If I were you I would get a good book about ADD. I think that there's a section on this site with suggested books. Driven to distraction and delivered from distraction are good. I don't remember who they're by off the top of my head though. (hello, add) I'm sure if you look on amazon or something they'll have it. There are also sites with advice about coping strategies all over. In my experience you just have to try things until you find some things that work for you. I could put post its all over everything and I would never see them, but some people swear by them. One of the things that helps the most is support, so this site is a great place to start.
I would suggest making a list of large goals. Then figure out what small goal have to be accomplished to better meet the needs of the large goals. For example don't tell yourself that you need to clean the house. Break it down into smaller parts and then take them one thing at a time. You will accomplish more goals which will help your self asteem and you won't get overwhelmed.
I understand your bouts with depression. I am Bipolar and have ADD. You're not alone. I set small goals then try my hardest to meet the goal then move on. Lists and schedules are essential for me to feel safe. I don't mean physically. I mean safe from embarrasment or from trouble at work. Dow whatever it takes. Come back here often the people have been great to me already and I have only been here for 2 days.
BTW I work for a Medical Transcription company also. I am in tech support though. Anyway good luck.
Hi - I am a middle aged female, also new
to this forum (have been lurking for a while and this is my first post
and I decided to post when I read your message because your situation
sounds very similar to mine.
First, we do the same job.
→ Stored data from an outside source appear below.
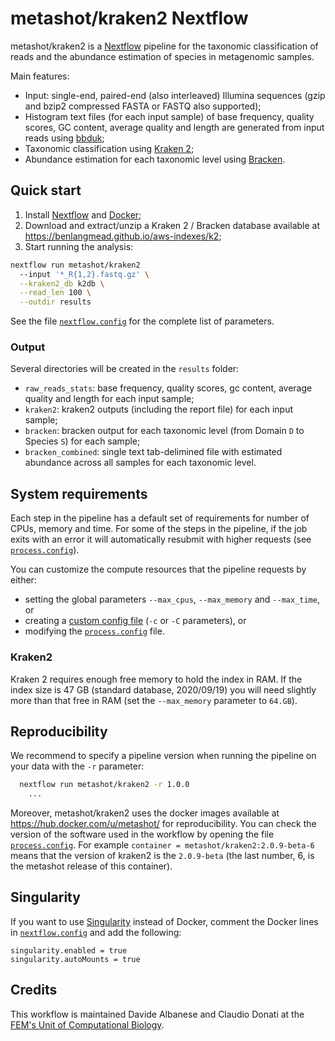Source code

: # metashot/kraken2 Nextflow

metashot/kraken2 is a [Nextflow](https://www.nextflow.io/) pipeline for the
taxonomic classification of reads and the abundance estimation of species in
metagenomic samples.

Main features:

- Input: single-end, paired-end (also interleaved) Illumina sequences (gzip
  and bzip2 compressed FASTA or FASTQ also supported);
- Histogram text files (for each input sample) of base frequency, quality
  scores, GC content, average quality and length are generated from input reads
  using
  [bbduk](https://jgi.doe.gov/data-and-tools/bbtools/bb-tools-user-guide/bbduk-guide/);
- Taxonomic classification using 
  [Kraken 2](http://ccb.jhu.edu/software/kraken2/index.shtml);
- Abundance estimation for each taxonomic level using
  [Bracken](http://ccb.jhu.edu/software/bracken/index.shtml).

## Quick start

1. Install [Nextflow](https://www.nextflow.io/) and [Docker](https://www.docker.com/);
1. Download and extract/unzip a Kraken 2 / Bracken database available at
   https://benlangmead.github.io/aws-indexes/k2;
1. Start running the analysis:
   
  ```bash
  nextflow run metashot/kraken2
    --input '*_R{1,2}.fastq.gz' \
    --kraken2_db k2db \
    --read_len 100 \
    --outdir results
  ```

See the file [``nextflow.config``](nextflow.config) for the complete list of
parameters.

### Output
Several directories will be created in the ``results`` folder:

- ``raw_reads_stats``: base frequency, quality scores, gc content, average
  quality and length for each input sample;
- ``kraken2``: kraken2 outputs (including the report file) for each input
  sample;
- ``bracken``: bracken output for each taxonomic level (from Domain ``D`` to
  Species ``S``) for each sample;
- ``bracken_combined``: single text tab-delimined file with estimated
  abundance across all samples for each taxonomic level.

## System requirements
Each step in the pipeline has a default set of requirements for number of CPUs,
memory and time. For some of the steps in the pipeline, if the job exits with an
error it will automatically resubmit with higher requests (see
[``process.config``](process.config)).

You can customize the compute resources that the pipeline requests by either:
- setting the global parameters ``--max_cpus``, ``--max_memory`` and
  ``--max_time``, or
- creating a [custom config
  file](https://www.nextflow.io/docs/latest/config.html#configuration-file)
  (``-c`` or ``-C`` parameters), or
- modifying the [``process.config``](process.config) file.

### Kraken2
Kraken 2 requires enough free memory to hold the index in RAM. If the index size
is 47 GB (standard database, 2020/09/19) you will need slightly more  than that
free in RAM (set the ``--max_memory`` parameter to ``64.GB``).

## Reproducibility
We recommend to specify a pipeline version when running the pipeline on your
data with the ``-r`` parameter:

```bash
  nextflow run metashot/kraken2 -r 1.0.0
    ...
```

Moreover, metashot/kraken2 uses the docker images available at
https://hub.docker.com/u/metashot/ for reproducibility. You can check the
version of the software used in the workflow by opening the file
[``process.config``](process.config). For example ``container =
metashot/kraken2:2.0.9-beta-6`` means that the version of kraken2 is the
``2.0.9-beta`` (the last number, 6, is the metashot release of this container).

## Singularity
If you want to use [Singularity](https://singularity.lbl.gov/) instead of
Docker, comment the Docker lines in [``nextflow.config``](nextflow.config) and
add the following:

```nextflow
singularity.enabled = true
singularity.autoMounts = true
```

## Credits
This workflow is maintained Davide Albanese and Claudio Donati at the [FEM's
Unit of Computational
Biology](https://www.fmach.it/eng/CRI/general-info/organisation/Chief-scientific-office/Computational-biology).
This is a job which is very challenging for
a person with ADD since it is very detail oriented and requires sitting
for long periods of time. I think the psychologist who diagnosed me was
surprised that I could even do it. You should congratulate
yourself for being successful at it even though your having some
trouble at the moment. Are you being paid by the line, and if you are,
could you possibly switch a flat rate, at least until your life
setttles down a bit?
I also have a skin picking issue that I have had for most of my
life. My shrink says it's anxiety. I find I do it the most when
my hands aren't busy with something. Do a search on skin picking on the
net and you should find some useful info about it.
My major problem with having ADD is motivation- or as I have heard it
referred to as "paralysis of will". I do the reward thing too - I
watch TV and then during the commercials I unload the dishwasher,
vacuum, etc. You can do anything for 2 or 3 minutes. Still, I haven't
found anything that completely takes my "paralysis of will" away except
deadlines! Typical ADDer.
I was diagnosed as an adult by a psychologist who specializes in ADD
with a several-hour test and a history. I see a shrink for my
meds, and after a lot of trial and error, Adderall XR seems to work the
best - not a miracle cure, but a help. I also take Zoloft for
anxiety and depression. I am more the inattentive type than hyper.
Anyway, like I said, with everything on your plate right now, you deserve medal!!
Just want to say I love this forum - what great senses of humor you all have.